#### Exercise instructions
Only the lines below from the one with "米菓・スナック菓子・おつまみ" through the one with "支持二丁拐、三丁拐等多种人数对局模式，适配不同" are to be written out, exactly and without any images.
== Segment start ==
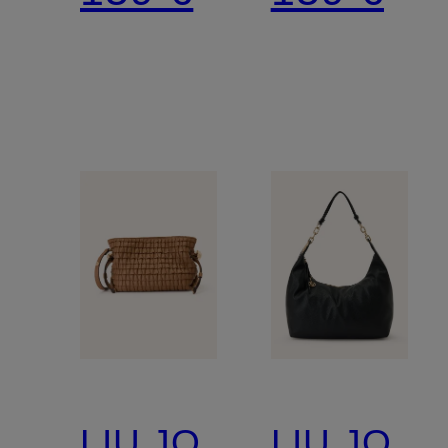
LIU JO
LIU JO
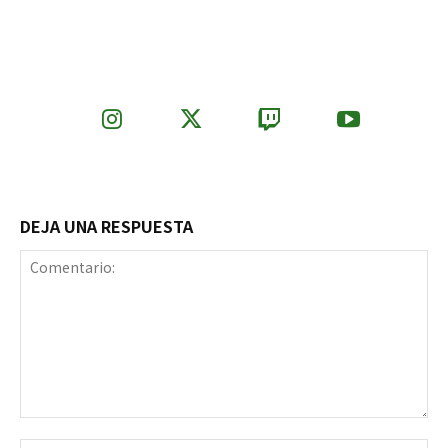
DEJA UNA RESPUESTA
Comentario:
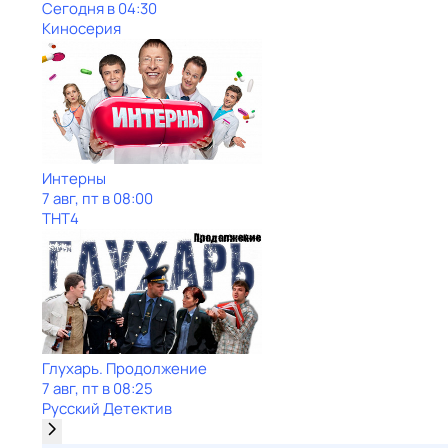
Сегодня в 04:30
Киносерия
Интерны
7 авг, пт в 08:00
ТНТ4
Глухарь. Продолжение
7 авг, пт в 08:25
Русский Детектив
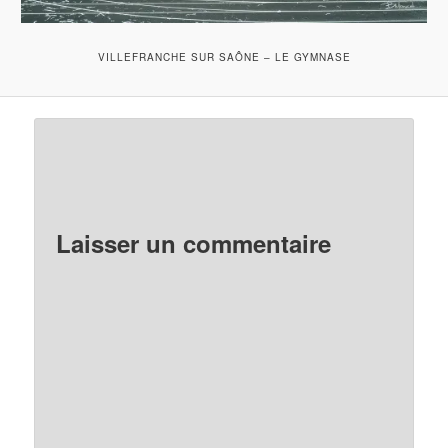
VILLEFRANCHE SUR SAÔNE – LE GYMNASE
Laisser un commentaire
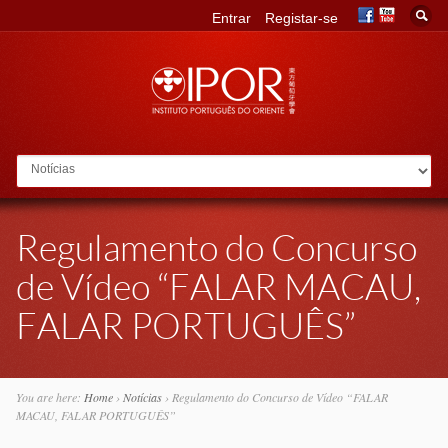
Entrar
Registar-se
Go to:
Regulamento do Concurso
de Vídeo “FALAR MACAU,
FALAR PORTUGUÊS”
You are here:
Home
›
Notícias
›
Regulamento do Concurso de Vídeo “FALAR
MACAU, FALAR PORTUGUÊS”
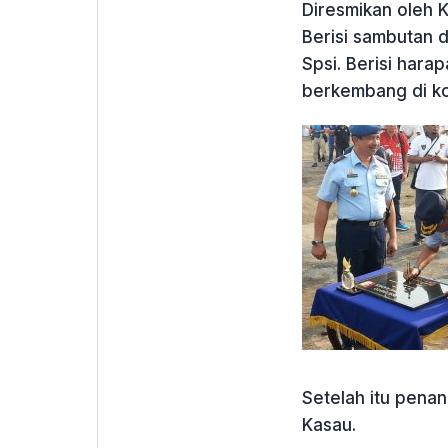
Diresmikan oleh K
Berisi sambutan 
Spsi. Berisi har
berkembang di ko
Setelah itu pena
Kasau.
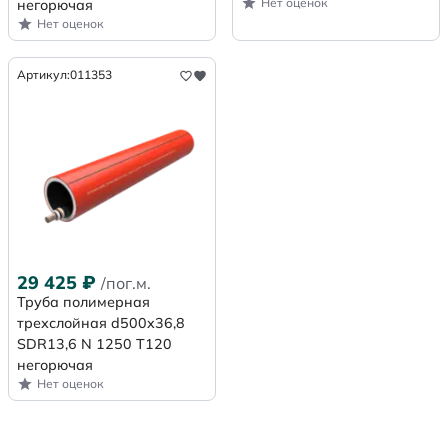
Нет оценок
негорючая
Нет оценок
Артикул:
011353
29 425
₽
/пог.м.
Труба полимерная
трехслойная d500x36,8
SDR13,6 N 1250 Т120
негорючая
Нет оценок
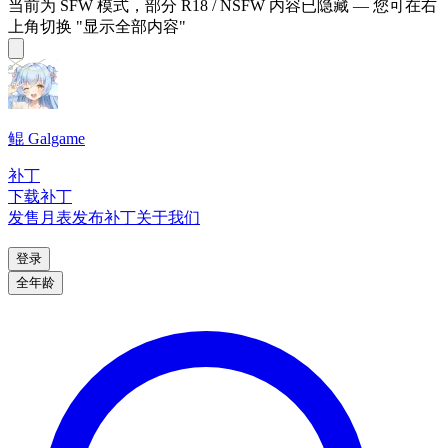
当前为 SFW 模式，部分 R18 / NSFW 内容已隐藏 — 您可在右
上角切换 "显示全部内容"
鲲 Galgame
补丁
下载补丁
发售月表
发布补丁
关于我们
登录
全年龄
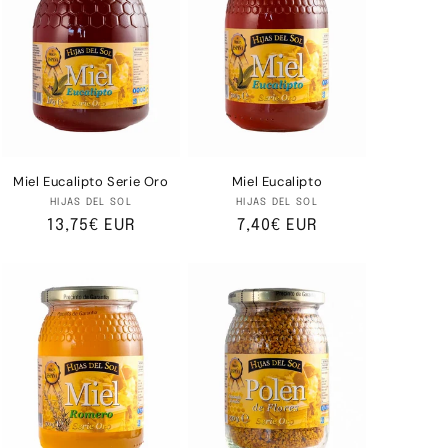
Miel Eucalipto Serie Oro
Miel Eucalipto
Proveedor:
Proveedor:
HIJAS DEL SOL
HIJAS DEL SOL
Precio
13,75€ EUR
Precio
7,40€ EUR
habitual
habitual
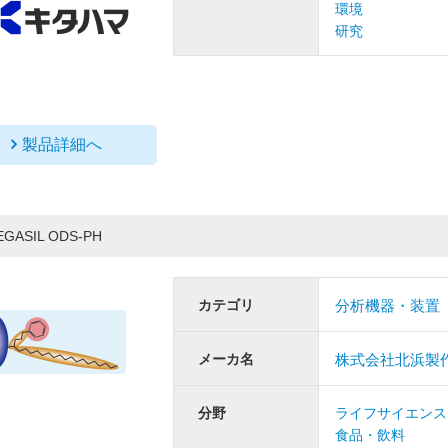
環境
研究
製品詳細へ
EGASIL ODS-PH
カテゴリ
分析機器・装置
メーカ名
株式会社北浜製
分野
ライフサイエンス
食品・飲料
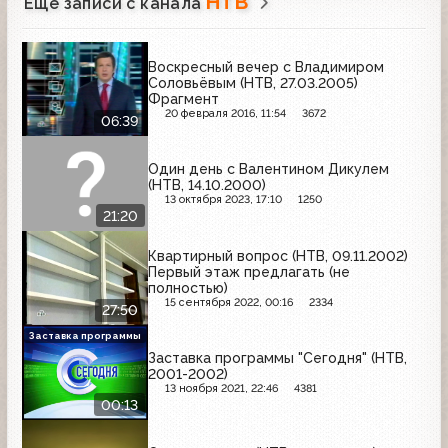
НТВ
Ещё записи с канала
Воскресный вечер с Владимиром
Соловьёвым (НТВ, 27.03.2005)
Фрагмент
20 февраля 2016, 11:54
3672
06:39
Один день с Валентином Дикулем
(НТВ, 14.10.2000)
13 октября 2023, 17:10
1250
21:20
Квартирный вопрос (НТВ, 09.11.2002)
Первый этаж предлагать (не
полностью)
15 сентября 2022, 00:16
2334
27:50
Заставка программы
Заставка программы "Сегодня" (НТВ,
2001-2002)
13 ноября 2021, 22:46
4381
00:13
== Segment end ==
== Segment start ==
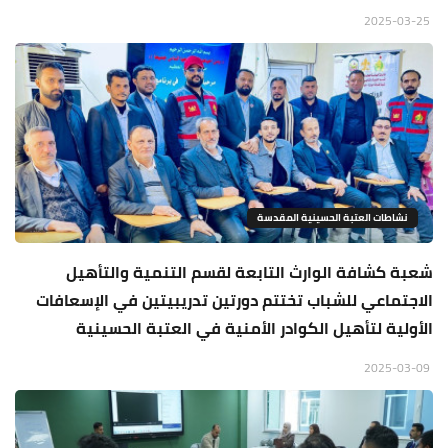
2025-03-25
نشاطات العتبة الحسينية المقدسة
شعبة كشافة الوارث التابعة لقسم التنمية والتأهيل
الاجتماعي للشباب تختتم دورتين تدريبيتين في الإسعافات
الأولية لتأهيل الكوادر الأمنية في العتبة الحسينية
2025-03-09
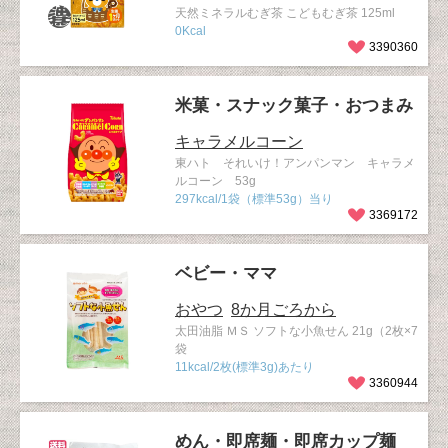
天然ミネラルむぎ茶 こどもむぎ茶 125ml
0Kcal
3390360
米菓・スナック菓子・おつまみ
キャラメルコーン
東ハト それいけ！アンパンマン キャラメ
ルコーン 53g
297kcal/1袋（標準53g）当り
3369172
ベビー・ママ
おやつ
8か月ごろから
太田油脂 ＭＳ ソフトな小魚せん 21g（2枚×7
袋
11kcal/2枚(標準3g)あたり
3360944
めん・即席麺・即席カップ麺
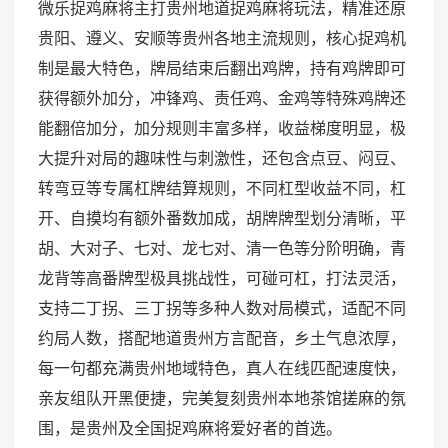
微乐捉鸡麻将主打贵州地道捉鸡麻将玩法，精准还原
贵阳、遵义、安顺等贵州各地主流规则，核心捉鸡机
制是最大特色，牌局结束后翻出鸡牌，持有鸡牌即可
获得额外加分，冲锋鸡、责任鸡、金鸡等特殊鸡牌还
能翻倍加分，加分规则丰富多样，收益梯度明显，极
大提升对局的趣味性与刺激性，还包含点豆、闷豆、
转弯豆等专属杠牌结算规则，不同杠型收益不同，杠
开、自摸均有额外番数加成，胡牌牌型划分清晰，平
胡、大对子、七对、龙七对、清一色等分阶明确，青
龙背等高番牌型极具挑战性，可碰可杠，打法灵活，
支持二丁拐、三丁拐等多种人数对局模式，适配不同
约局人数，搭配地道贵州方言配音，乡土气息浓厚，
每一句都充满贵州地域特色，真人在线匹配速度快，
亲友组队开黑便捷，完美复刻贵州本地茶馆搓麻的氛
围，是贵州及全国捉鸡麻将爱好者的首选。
== Segment end ==
#### Solution to the problem
米菓・スナック菓子・おつまみ
キャラメルコーン
東ハト それいけ！アンパンマン キャラメ
ルコーン 53g
297kcal/1袋（標準53g）当り
3369172
ベビー・ママ
おやつ
8か月ごろから
太田油脂 ＭＳ ソフトな小魚せん 21g（2枚×7
袋
11kcal/2枚(標準3g)あたり
3360944
めん・即席麺・即席カップ麺
微乐捉鸡麻将主打贵州地道捉鸡麻将玩法，精准还原
贵阳、遵义、安顺等贵州各地主流规则，核心捉鸡机
制是最大特色，牌局结束后翻出鸡牌，持有鸡牌即可
获得额外加分，冲锋鸡、责任鸡、金鸡等特殊鸡牌还
能翻倍加分，加分规则丰富多样，收益梯度明显，极
大提升对局的趣味性与刺激性，还包含点豆、闷豆、
转弯豆等专属杠牌结算规则，不同杠型收益不同，杠
开、自摸均有额外番数加成，胡牌牌型划分清晰，平
胡、大对子、七对、龙七对、清一色等分阶明确，青
龙背等高番牌型极具挑战性，可碰可杠，打法灵活，
支持二丁拐、三丁拐等多种人数对局模式，适配不同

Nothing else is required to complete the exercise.